For each feature pixel Pi, D discrete points are assumed along the ray (each pixel maps to D spatial locations). Each discrete point has a normalized probability. All camera features combine to form an N x H x W x D camera feature point cloud, where N is the number of cameras and HxW is the spatial size of each camera feature map. Along the x and y directions, features are aggregated and quantized into an r x r BEV grid using BEV pooling. Finally, the features are flattened along the z axis.
BEV pooling is computationally expensive. The authors propose Precomputation and Interval Reduction to address this.
Precomputation
Camera extrinsics and intrinsics are fixed, as is the sampling interval for the D discrete points along each ray. Therefore, the x and y coordinates of each camera feature point and the BEV grid index for each point are constant. These values can be precomputed and reused during runtime.
Interval Reduction
LSS uses a prefix-sum approach to compute the aggregated value for each BEV grid. The BEV pooling task is to sum values with the same grid index. A prefix sum is used as an intermediate to assist the aggregation: when an index changes, subtract the prefix-sum value of the previous index to obtain the aggregated result.
Rather than relying on a single-threaded prefix-sum scheme, the paper implements a specialized GPU kernel to compute multiple BEV grids independently and concurrently. This avoids the overhead of computing and storing prefix sums and significantly accelerates the operation.
The optimized BEV pooling improves Camera-to-BEV transformation by 40x, reducing latency from over 500 ms to about 12 ms.
Fully-Convolutional Fusion
Lidar and camera BEV features can be fused using elementwise operators such as concatenation. Due to depth estimation errors, Lidar BEV features and camera BEV features may be spatially misaligned. A convolution-based BEV encoder is therefore used to address spatial misalignment.
class ConvFuser(nn.Sequential): def __init__(self, in_channels: int, out_channels: int) -> None: self.in_channels = in_channels self.out_channels = out_channels super().__init__( nn.Conv2d(sum(in_channels), out_channels, 3, padding=1, bias=False), nn.BatchNorm2d(out_channels), nn.ReLU(True), ) def forward(self, inputs: List[torch.Tensor]) -> torch.Tensor: return super().forward(torch.cat(inputs, dim=1))
Evaluation
In the results table, C denotes the camera modality and L denotes the LiDAR modality. MACs measure computational cost and latency is runtime delay. BEVFusion combines camera and LiDAR modalities and achieves state-of-the-art performance while keeping computation and latency relatively low.

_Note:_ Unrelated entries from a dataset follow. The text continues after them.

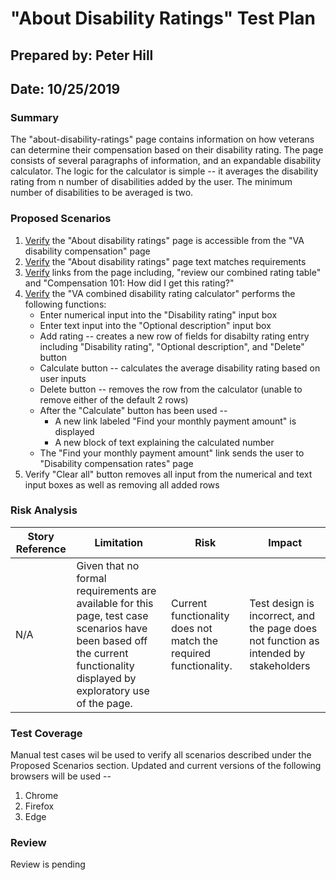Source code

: # "About Disability Ratings" Test Plan

## Prepared by: Peter Hill
## Date: 10/25/2019
### Summary
 The "about-disability-ratings" page contains information on how veterans can determine their compensation based on their disability rating.  The page consists of several paragraphs of information, and an expandable disability calculator.  The logic for the calculator is simple -- it averages the disability rating from n number of disabilities added by the user.  The minimum number of disabilities to be averaged is two.
### Proposed Scenarios
1. [Verify](adr-tc1-text-content.md) the "About disability ratings" page is accessible from the "VA disability compensation" page
1. [Verify](adr-tc2-verify-link-from-parent.md) the "About disability ratings" page text matches requirements
1. [Verify](adr-tc3-verify-links-from-page.md) links from the page including, "review our combined rating table" and "Compensation 101: How did I get this rating?"
1. [Verify](adr-tc4-verify-rating-calculator.md) the "VA combined disability rating calculator" performs the following functions:
    * Enter numerical input into the "Disability rating" input box
    * Enter text input into the "Optional description" input box
    * Add rating -- creates a new row of fields for disabilty rating entry including "Disability rating", "Optional description", and "Delete" button
    * Calculate button -- calculates the average disability rating based on user inputs
    * Delete button -- removes the row from the calculator (unable to remove either of the default 2 rows)
    * After the "Calculate" button has been used -- 
        * A new link labeled "Find your monthly payment amount" is displayed
        * A new block of text explaining the calculated number
    * The "Find your monthly payment amount" link sends the user to "Disability compensation rates" page
1. Verify "Clear all" button removes all input from the numerical and text input boxes as well as removing all added rows
    
### Risk Analysis
| Story Reference | Limitation | Risk | Impact |
| -------------- | ------------- | --------------- | ------------- |
| N/A | Given that no formal requirements are available for this page, test case scenarios have been based off the current functionality displayed by exploratory use of the page. | Current functionality does not match the required functionality. | Test design is incorrect, and the page does not function as intended by stakeholders |
### Test Coverage
Manual test cases wil be used to verify all scenarios described under the Proposed Scenarios section.  Updated and current versions of the following browsers will be used --
1. Chrome
1. Firefox
1. Edge
### Review
Review is pending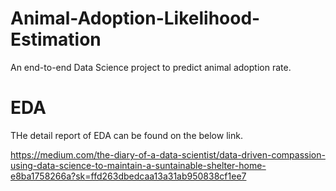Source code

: # Animal-Adoption-Likelihood-Estimation
An end-to-end Data Science project to predict animal adoption rate.


# EDA
THe detail report of EDA can be found on the below link. 

https://medium.com/the-diary-of-a-data-scientist/data-driven-compassion-using-data-science-to-maintain-a-suntainable-shelter-home-e8ba1758266a?sk=ffd263dbedcaa13a31ab950838cf1ee7


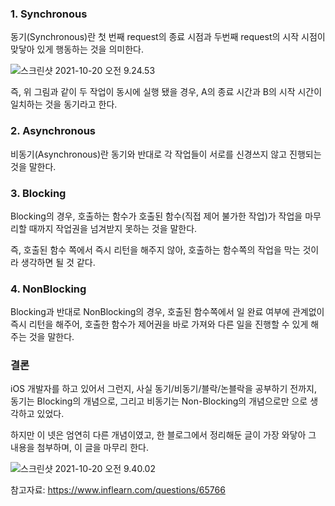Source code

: ### 1. Synchronous

동기(Synchronous)란 첫 번째 request의 종료 시점과 두번째 request의 시작 시점이 맞닿아 있게 행동하는 것을 의미한다. 

![스크린샷 2021-10-20 오전 9.24.53](https://tva1.sinaimg.cn/large/008i3skNgy1gvli74ckgej60lu04odfp02.jpg)

즉, 위 그림과 같이 두 작업이 동시에 실행 됐을 경우, A의 종료 시간과 B의 시작 시간이 일치하는 것을 동기라고 한다.  



### 2. Asynchronous

비동기(Asynchronous)란 동기와 반대로 각 작업들이 서로를 신경쓰지 않고 진행되는 것을 말한다. 



### 3. Blocking

Blocking의 경우, 호출하는 함수가 호출된 함수(직접 제어 불가한 작업)가 작업을 마무리할 때까지 작업권을 넘겨받지  못하는 것을 말한다.

즉, 호출된 함수 쪽에서 즉시 리턴을 해주지 않아, 호출하는 함수쪽의 작업을 막는 것이라 생각하면 될 것 같다.



### 4. NonBlocking

Blocking과 반대로 NonBlocking의 경우, 호출된 함수쪽에서 일 완료 여부에 관계없이 즉시 리턴을 해주어, 호출한 함수가 제어권을 바로 가져와 다른 일을 진행할 수 있게 해주는 것을 말한다.



### 결론

iOS 개발자를 하고 있어서 그런지, 사실 동기/비동기/블락/논블락을 공부하기 전까지, 동기는 Blocking의 개념으로, 그리고 비동기는 Non-Blocking의 개념으로만 으로 생각하고 있었다.

하지만 이 넷은 엄연히 다른 개념이였고, 한 블로그에서 정리해둔 글이 가장 와닿아 그 내용을 첨부하며, 이 글을 마무리 한다.

![스크린샷 2021-10-20 오전 9.40.02](https://tva1.sinaimg.cn/large/008i3skNgy1gvli70msc9j60jj0ml76602.jpg)

참고자료: https://www.inflearn.com/questions/65766

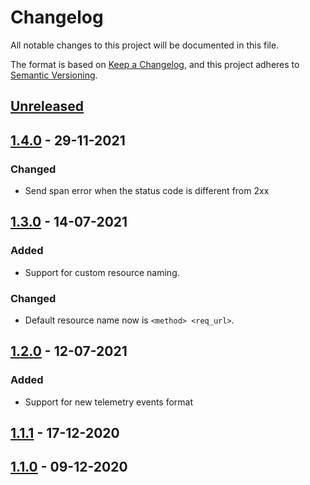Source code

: # Changelog
All notable changes to this project will be documented in this file.

The format is based on [Keep a Changelog](https://keepachangelog.com/en/1.2.0/),
and this project adheres to [Semantic Versioning](https://semver.org/spec/v2.0.0.html).

## [Unreleased]

## [1.4.0] - 29-11-2021

### Changed

- Send span error when the status code is different from 2xx

## [1.3.0] - 14-07-2021

### Added

- Support for custom resource naming.

### Changed

- Default resource name now is `<method> <req_url>`.

## [1.2.0] - 12-07-2021

### Added

- Support for new telemetry events format

## [1.1.1] - 17-12-2020

## [1.1.0] - 09-12-2020

[Unreleased]: https://github.com/thiamsantos/spandex_tesla/compare/v1.4.0...HEAD
[1.4.0]: https://github.com/thiamsantos/spandex_tesla/releases/tag/v1.4.0
[1.3.0]: https://github.com/thiamsantos/spandex_tesla/releases/tag/v1.3.0
[1.2.0]: https://github.com/thiamsantos/spandex_tesla/releases/tag/v1.2.0
[1.1.1]: https://github.com/thiamsantos/spandex_tesla/releases/tag/v1.1.1
[1.1.0]: https://github.com/thiamsantos/spandex_tesla/releases/tag/v1.1.0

On the nuScenes BEV map segmentation task, BEVFusion achieves state-of-the-art results and improves segmentation performance across different map elements.

BEVFusion performs robustly across weather and lighting conditions including clear, rainy, daytime, and nighttime scenes.

The method improves detection performance for large and small objects as well as for distant and nearby objects, and it maintains good performance even with sparse LiDAR beams.